Insurance commissioners Ricardo Lara of California and Mike Kreidler of Washington this month officially asked all insurers who are currently required to report to them annually on climate change to start reporting their climate risks in accordance with the Task Force. on Climate-related Financial Disclosures (TCFD). TCFD is rapidly becoming the global standard for such reports for all industries around the world.

Commissioners Lara and Kreidler are among state insurance regulators who have required insurers to disclose their climate risks as part of an industry-specific investigation developed by the National Association of Insurance Commissioners since 2010. The NAIC Climate Risk Disclosure Survey is sent annually to insurance companies that generate $ 100 million or more in annual premium income and are licensed in participating states of California, Washington, Connecticut, Minnesota , New Mexico and New York. Participating insurers represent over 70 percent of the US insurance market.

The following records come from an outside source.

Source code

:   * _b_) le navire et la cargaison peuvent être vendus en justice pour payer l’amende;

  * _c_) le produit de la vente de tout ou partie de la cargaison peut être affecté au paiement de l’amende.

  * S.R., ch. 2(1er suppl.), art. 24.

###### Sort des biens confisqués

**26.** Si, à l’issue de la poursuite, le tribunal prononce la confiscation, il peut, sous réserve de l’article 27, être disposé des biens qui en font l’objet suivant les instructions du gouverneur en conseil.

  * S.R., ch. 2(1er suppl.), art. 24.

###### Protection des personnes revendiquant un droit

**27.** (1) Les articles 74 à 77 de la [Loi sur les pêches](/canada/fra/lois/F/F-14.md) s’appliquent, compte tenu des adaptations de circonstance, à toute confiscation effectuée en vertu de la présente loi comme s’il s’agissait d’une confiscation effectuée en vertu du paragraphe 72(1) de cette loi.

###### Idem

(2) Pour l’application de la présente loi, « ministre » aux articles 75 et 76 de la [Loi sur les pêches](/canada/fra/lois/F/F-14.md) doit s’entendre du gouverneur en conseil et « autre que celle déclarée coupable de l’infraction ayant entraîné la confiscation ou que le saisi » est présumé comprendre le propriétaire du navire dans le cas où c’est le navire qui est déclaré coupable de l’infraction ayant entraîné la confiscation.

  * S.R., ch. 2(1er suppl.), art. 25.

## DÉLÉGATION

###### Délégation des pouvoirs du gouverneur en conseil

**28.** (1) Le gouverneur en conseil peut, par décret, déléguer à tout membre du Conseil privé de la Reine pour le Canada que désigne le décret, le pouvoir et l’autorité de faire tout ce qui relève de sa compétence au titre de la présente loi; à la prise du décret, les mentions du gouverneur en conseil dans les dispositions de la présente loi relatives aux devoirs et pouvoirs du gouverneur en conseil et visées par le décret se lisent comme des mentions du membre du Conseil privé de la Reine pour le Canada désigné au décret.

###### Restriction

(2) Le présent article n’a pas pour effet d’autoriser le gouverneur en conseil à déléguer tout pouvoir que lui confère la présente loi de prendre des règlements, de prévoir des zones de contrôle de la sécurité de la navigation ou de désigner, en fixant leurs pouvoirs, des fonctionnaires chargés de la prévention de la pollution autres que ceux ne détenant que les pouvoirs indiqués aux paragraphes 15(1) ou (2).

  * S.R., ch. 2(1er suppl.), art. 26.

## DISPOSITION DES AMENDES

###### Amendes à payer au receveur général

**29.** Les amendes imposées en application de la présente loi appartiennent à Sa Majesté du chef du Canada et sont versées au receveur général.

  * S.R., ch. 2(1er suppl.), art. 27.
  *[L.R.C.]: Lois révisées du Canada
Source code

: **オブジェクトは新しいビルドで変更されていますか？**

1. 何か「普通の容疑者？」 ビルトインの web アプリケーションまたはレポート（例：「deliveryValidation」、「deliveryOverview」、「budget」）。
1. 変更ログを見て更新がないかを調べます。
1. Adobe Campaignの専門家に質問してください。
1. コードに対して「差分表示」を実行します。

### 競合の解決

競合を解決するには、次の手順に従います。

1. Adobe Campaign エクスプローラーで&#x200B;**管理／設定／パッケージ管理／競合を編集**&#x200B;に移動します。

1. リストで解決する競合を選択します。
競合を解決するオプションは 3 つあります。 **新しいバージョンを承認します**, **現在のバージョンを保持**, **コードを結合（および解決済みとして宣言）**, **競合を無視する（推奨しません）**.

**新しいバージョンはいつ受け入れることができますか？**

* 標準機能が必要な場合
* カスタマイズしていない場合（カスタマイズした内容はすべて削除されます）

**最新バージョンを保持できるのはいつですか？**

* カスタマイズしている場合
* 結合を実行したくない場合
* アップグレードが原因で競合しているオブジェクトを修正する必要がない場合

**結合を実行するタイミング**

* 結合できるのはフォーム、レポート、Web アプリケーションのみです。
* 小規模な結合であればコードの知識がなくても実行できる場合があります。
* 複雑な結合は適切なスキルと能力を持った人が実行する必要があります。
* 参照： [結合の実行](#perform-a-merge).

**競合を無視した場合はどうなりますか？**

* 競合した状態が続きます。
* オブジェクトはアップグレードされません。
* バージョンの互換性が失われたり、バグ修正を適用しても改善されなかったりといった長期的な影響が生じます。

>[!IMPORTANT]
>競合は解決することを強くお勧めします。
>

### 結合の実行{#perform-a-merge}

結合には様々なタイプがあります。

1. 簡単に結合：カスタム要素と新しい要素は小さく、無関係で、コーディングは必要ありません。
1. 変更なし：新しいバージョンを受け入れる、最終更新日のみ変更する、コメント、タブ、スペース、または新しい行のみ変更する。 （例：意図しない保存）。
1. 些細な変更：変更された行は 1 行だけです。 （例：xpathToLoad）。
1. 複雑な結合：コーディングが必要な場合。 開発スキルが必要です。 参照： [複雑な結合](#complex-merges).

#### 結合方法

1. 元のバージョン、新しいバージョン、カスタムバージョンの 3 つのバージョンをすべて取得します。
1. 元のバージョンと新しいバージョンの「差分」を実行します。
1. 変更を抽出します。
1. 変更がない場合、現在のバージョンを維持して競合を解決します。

The TCFD guidelines have been endorsed by G-20 finance ministers and endorsed by environmental groups and more than 1,800 companies around the world. Of particular relevance to insurers, the International Association of Insurance Supervisors and the Sustainable Insurance Forum endorsed the TCFD recommendations in 2017. The guidelines help insurance companies better understand concentrations of carbon-related assets in their investments and to recognize climate risks and opportunities in their investment strategies.

“California’s record-breaking wildfires and extreme heat waves call on insurance companies to take climate action to protect consumers,” said Commissioner Lara. “Every consumer will feel the effects of climate change, just like every insurance company, whether it sells home insurance or life insurance. Adopting a global standard for climate risk disclosure will put our insurance companies on a level playing field with other large companies by being financially prepared to face increasing climate risks. “

A webinar is planned for this month as an educational opportunity for insurers using the TCFD reporting guidelines.

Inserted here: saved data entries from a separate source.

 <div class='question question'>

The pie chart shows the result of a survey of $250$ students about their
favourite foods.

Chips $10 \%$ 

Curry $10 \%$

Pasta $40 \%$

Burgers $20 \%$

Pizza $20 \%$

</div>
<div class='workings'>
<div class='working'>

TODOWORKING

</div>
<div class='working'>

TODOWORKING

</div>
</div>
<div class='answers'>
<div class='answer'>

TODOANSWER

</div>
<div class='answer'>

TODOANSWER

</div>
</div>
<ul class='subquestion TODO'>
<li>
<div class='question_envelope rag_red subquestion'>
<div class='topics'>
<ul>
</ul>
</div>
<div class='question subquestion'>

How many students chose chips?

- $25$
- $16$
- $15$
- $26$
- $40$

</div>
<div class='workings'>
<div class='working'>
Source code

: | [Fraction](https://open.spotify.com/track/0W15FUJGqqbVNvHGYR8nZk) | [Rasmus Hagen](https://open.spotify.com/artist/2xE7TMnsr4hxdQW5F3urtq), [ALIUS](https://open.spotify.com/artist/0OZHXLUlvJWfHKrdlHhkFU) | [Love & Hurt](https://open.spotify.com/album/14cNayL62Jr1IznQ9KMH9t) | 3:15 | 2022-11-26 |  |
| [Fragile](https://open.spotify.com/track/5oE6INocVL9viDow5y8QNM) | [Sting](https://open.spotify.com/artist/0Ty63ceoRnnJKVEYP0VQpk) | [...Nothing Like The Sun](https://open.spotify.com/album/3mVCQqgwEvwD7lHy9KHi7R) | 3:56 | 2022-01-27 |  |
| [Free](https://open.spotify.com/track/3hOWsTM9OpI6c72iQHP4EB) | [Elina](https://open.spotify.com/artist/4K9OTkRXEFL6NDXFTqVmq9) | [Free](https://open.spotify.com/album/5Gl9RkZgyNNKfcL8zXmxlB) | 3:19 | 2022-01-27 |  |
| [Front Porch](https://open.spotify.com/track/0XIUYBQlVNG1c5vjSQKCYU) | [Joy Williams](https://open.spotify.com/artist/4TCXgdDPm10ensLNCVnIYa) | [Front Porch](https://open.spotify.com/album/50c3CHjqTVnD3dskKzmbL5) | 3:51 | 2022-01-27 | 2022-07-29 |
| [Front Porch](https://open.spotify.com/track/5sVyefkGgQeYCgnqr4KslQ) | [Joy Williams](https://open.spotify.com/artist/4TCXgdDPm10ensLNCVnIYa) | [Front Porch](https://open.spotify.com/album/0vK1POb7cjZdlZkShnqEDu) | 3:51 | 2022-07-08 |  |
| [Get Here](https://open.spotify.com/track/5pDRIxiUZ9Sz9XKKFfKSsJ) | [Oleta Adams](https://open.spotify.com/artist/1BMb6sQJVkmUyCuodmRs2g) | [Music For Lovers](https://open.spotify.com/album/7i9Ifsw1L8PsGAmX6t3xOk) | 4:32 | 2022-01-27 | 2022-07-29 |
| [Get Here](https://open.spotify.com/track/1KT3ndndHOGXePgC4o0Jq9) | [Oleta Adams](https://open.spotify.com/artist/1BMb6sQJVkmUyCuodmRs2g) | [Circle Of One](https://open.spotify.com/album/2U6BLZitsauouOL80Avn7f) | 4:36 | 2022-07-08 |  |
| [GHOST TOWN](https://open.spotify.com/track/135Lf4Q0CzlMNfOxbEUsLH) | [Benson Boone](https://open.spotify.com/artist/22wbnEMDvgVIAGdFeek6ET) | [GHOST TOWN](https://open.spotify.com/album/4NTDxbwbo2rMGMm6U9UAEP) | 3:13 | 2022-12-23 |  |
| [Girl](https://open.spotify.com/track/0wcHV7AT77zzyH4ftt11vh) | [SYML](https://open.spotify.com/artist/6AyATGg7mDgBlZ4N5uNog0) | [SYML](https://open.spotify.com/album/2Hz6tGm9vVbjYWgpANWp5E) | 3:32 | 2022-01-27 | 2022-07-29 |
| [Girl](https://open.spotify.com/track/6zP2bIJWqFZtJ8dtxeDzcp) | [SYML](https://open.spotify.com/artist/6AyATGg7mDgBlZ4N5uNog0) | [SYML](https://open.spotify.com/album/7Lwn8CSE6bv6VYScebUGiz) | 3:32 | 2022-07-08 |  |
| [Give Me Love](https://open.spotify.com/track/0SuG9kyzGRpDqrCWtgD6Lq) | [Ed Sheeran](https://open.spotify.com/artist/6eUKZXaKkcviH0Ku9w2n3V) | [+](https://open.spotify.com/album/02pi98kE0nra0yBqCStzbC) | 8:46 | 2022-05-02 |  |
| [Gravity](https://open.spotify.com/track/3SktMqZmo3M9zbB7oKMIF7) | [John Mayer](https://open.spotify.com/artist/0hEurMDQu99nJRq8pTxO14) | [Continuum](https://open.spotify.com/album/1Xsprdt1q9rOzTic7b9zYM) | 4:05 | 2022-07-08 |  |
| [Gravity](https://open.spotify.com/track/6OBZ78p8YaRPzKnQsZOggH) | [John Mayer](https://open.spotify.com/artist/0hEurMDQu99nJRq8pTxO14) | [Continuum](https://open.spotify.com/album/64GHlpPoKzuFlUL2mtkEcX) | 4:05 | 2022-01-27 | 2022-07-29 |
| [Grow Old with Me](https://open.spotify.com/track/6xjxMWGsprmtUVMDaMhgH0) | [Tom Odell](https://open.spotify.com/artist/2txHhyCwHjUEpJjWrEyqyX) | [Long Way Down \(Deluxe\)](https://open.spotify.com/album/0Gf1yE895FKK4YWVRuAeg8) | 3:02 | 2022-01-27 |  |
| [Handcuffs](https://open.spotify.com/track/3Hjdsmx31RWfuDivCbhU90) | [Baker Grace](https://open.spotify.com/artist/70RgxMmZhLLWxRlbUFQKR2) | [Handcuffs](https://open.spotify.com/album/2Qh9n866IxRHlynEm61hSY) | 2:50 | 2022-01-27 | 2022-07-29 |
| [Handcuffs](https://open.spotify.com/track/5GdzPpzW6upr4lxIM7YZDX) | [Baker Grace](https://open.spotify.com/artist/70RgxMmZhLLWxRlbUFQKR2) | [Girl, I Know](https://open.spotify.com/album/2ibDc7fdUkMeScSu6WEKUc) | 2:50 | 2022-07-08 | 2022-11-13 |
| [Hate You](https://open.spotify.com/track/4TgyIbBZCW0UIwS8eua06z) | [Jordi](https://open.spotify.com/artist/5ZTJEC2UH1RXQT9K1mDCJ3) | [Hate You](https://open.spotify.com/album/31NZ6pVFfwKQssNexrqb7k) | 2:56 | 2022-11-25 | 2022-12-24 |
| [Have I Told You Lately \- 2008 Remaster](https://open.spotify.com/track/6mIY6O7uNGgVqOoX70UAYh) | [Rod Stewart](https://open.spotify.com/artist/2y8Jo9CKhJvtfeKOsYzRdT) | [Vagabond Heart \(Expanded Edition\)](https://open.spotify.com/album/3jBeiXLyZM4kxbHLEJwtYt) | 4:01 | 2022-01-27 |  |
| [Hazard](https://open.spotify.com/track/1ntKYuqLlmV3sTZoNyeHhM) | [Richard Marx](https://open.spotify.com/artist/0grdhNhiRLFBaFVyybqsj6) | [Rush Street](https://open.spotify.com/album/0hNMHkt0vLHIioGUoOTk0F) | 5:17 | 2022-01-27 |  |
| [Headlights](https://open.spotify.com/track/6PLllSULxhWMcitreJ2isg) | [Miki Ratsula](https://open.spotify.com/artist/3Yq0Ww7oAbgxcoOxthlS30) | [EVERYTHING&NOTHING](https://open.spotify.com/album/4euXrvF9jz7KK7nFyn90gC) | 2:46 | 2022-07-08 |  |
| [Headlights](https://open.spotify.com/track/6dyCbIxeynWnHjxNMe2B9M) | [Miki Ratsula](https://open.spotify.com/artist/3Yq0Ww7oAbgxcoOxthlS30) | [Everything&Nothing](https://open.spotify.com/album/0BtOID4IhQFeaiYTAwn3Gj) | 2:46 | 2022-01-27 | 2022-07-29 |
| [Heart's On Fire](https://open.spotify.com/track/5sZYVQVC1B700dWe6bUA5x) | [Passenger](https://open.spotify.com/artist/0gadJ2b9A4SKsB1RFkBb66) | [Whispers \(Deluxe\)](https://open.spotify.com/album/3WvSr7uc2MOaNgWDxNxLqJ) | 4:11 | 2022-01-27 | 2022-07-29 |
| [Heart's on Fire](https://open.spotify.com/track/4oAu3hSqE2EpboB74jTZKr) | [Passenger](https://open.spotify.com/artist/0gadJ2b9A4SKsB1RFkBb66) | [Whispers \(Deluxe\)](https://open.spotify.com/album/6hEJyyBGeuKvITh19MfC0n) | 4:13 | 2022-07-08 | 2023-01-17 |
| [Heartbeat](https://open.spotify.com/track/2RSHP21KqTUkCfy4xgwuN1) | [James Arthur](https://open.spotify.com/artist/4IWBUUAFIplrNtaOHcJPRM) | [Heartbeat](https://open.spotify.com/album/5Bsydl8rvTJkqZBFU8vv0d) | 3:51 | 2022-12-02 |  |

“Climate change is a significant risk for insurers, and therefore policyholders, due to intensifying natural disasters and increasing claims,” Kreidler said. “Having access to climate-related financial information is essential so that insurer stakeholders – regulators, policyholders, investors and company employees – can understand the extent to which insurers take climate risk and events into account. severe weather they represent. “

The Climate Risk Disclosure Survey predates TCFD guidelines and has been published annually since 2010, including eight questions insurance companies should answer about how they incorporate climate risks into their mitigation plans. , risk management and investment. The eight questions in the climate risk disclosure survey align closely with TCFD guidelines and recommendations. The TCFD guidelines were established as a voluntary standard for disclosing climate-related financial risks for all industries in 2017.

Eight insurers used the TCFD guidelines last year, and more have agreed to adopt them this year. Responses to the Climate Risk Disclosure Survey for 2020 and earlier versions are available on the California Department of Insurance website.